Friday, February 24, 2012

Cruising

Eight days in the Carribean, hotel nights and plane flights on either end. Three ports of call, including one major 11-hour excursion. A party of eight, including in-laws, a sister I see all too rarely, and my 9-year-old child. Oh, and! my other half, with whom the rare commodity of romancing is something of a luxury these days.

So how many books do I bring?

It's taken years for people to get me on a cruise. I never thought it was the vacation style for me, and then I read David Foster Wallace's "Shipping Out: On the (nearly lethal) comforts of a luxury cruise," which only solidified my horror at the prospect. A horror of being trapped, on a boat, with 5000 people of the type who go on cruises. But here I am.

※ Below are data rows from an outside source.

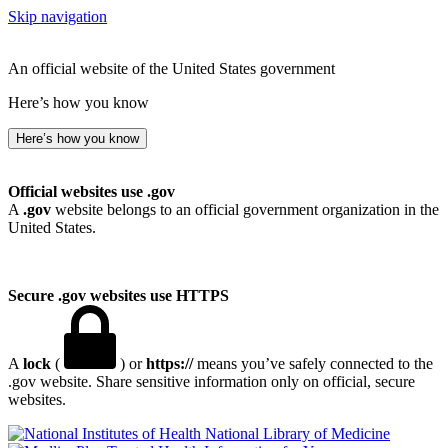
Skip navigation
An official website of the United States government
Here’s how you know
Here’s how you know
Official websites use .gov
A
.gov
website belongs to an official government organization in the
United States.
Secure .gov websites use HTTPS
A
lock
(
) or
https://
means you’ve safely connected to the
.gov website. Share sensitive information only on official, secure
websites.
National Library of Medicine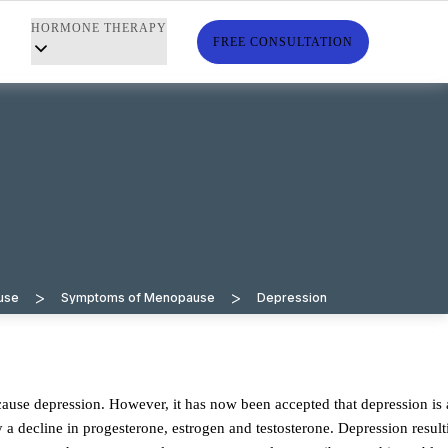
HORMONE THERAPY
S
FREE CONSULTATION
>
>
use
Symptoms of Menopause
Depression
 decline in progesterone, estrogen and testosterone. Depression result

They say it's heaven — a deck chair and a book. I believe it. I just don't see it as easily attainable. But I'll try. I have options as follows:

  • Cloud Atlas, David Mitchell — It's a flipack!, so it's ultraportable! How could I not bring this? Only, I'm not sure I'm actually in the mood to read it.
  • These Days Are Ours, Michell Haimoff — A review copy, a post 9-11 thing. I'm not sure I want to read about the post 9-11 thing, but both the book and the author sound pretty smart.
  • The Man Who Wasn't Maigret, Patrick Marnham — Library book. I probably shouldn't bring a libary book on a cruise.
  • The White Horse Inn, Georges Simenon — Another library book. I'll have to renew the loan so I can read it when I get back.
  • Tropic Moon, Georges Simenon — I have a little Simenon project going on right now, only I'm not at liberty to divulge details just yet.
  • Act of Passion, Georges Simenon — I really do need this, for research purposes. I should bring some Simenon.
  • Pillars of the Earth, Ken Follett — Comes highly recommended by Oprah and my mother-in-law, which recommendations I regard as dubious. But it's also the best book ever according to the coffee girl whith whom I chat about books. And then a coworker pressed her copy on me. Also, we recently introduced Carcassone to my mother-in-law, and she says it reminds her of this book, for which reason I'm now deadly curious.
  • The Caves of Steel, Isaac Asimov. Only I might read this before I leave.

Those are the ones I haven't pushed into dusty corners.

Then there are the e-books I've been loading up on:
  • Case Histories, Kate Atkinson (I love the TV series.)
  • Impromptu in Moribundia, Patrick Hamilton
  • Spurious, Lars Iyer
  • Phantoms of Breslau, Marek Krajewski
  • The Book of Disquiet, Fernando Pessoa (readalong, anyone?)